*** Block opens ***

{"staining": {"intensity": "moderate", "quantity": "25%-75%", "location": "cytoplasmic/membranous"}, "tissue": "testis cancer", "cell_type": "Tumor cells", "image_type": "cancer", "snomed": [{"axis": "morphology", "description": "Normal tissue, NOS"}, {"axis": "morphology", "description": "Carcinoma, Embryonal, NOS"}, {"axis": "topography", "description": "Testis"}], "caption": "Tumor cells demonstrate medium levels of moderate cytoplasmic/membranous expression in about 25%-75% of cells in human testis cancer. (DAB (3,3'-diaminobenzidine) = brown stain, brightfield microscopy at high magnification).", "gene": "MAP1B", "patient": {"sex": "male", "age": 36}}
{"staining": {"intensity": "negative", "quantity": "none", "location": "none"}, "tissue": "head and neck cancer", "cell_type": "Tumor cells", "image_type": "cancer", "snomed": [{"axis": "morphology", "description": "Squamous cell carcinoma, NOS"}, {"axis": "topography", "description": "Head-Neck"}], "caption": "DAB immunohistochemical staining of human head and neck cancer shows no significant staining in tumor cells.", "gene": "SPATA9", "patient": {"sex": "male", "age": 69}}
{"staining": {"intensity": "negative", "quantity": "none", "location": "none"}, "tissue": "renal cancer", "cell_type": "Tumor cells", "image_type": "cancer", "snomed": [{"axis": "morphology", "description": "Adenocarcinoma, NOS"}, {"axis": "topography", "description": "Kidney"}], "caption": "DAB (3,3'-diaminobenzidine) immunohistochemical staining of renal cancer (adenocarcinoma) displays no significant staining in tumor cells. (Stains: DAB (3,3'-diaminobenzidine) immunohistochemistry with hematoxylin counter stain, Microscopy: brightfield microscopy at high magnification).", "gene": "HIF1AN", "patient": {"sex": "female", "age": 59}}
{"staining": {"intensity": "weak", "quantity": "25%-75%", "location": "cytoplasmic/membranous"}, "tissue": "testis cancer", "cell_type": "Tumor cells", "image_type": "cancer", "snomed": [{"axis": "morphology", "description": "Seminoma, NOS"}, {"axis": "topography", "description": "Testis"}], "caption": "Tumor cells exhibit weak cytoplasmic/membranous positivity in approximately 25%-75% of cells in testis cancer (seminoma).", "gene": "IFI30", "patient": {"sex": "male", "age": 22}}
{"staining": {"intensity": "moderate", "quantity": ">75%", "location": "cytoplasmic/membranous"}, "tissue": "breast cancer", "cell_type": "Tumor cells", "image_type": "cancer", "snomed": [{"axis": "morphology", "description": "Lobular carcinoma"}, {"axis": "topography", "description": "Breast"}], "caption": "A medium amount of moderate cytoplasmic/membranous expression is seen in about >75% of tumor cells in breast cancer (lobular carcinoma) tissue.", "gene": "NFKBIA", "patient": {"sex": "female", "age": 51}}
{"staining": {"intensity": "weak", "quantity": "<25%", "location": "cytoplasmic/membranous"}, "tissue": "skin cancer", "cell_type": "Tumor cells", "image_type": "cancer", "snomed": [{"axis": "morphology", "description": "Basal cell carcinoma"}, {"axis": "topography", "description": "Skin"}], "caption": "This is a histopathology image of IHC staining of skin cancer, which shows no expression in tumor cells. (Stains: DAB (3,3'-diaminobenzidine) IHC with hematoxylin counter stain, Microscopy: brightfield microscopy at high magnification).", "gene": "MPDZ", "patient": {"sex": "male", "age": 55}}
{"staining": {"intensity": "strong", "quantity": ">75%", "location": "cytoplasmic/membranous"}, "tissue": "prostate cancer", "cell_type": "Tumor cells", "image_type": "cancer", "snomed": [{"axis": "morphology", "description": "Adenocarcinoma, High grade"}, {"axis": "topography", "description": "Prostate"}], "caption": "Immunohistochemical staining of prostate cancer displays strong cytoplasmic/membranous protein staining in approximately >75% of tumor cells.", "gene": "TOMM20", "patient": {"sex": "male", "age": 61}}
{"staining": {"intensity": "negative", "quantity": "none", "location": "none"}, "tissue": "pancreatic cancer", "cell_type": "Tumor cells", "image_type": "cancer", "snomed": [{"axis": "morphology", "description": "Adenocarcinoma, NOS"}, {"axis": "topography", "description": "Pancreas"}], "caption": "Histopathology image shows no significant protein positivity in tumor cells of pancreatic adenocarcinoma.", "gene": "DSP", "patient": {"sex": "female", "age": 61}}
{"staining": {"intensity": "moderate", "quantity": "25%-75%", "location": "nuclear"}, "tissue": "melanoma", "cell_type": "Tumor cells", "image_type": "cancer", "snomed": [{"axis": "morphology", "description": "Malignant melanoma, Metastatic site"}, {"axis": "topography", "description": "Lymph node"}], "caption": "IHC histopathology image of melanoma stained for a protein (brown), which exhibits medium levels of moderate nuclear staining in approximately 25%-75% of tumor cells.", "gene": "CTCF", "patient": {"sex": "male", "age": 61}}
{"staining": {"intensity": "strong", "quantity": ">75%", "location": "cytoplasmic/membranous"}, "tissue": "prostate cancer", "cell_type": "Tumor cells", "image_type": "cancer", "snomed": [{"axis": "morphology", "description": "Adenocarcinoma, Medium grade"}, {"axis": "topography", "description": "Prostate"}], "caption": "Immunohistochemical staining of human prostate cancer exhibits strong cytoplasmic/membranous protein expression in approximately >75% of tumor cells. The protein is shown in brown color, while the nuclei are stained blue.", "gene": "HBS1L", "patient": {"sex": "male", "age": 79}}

*** Block closes ***

▶ [Task item]
Scan the material above for lines holding the string "Testis" and copy those lines.

▶ [Answer area]
{"staining": {"intensity": "moderate", "quantity": "25%-75%", "location": "cytoplasmic/membranous"}, "tissue": "testis cancer", "cell_type": "Tumor cells", "image_type": "cancer", "snomed": [{"axis": "morphology", "description": "Normal tissue, NOS"}, {"axis": "morphology", "description": "Carcinoma, Embryonal, NOS"}, {"axis": "topography", "description": "Testis"}], "caption": "Tumor cells demonstrate medium levels of moderate cytoplasmic/membranous expression in about 25%-75% of cells in human testis cancer. (DAB (3,3'-diaminobenzidine) = brown stain, brightfield microscopy at high magnification).", "gene": "MAP1B", "patient": {"sex": "male", "age": 36}}
{"staining": {"intensity": "weak", "quantity": "25%-75%", "location": "cytoplasmic/membranous"}, "tissue": "testis cancer", "cell_type": "Tumor cells", "image_type": "cancer", "snomed": [{"axis": "morphology", "description": "Seminoma, NOS"}, {"axis": "topography", "description": "Testis"}], "caption": "Tumor cells exhibit weak cytoplasmic/membranous positivity in approximately 25%-75% of cells in testis cancer (seminoma).", "gene": "IFI30", "patient": {"sex": "male", "age": 22}}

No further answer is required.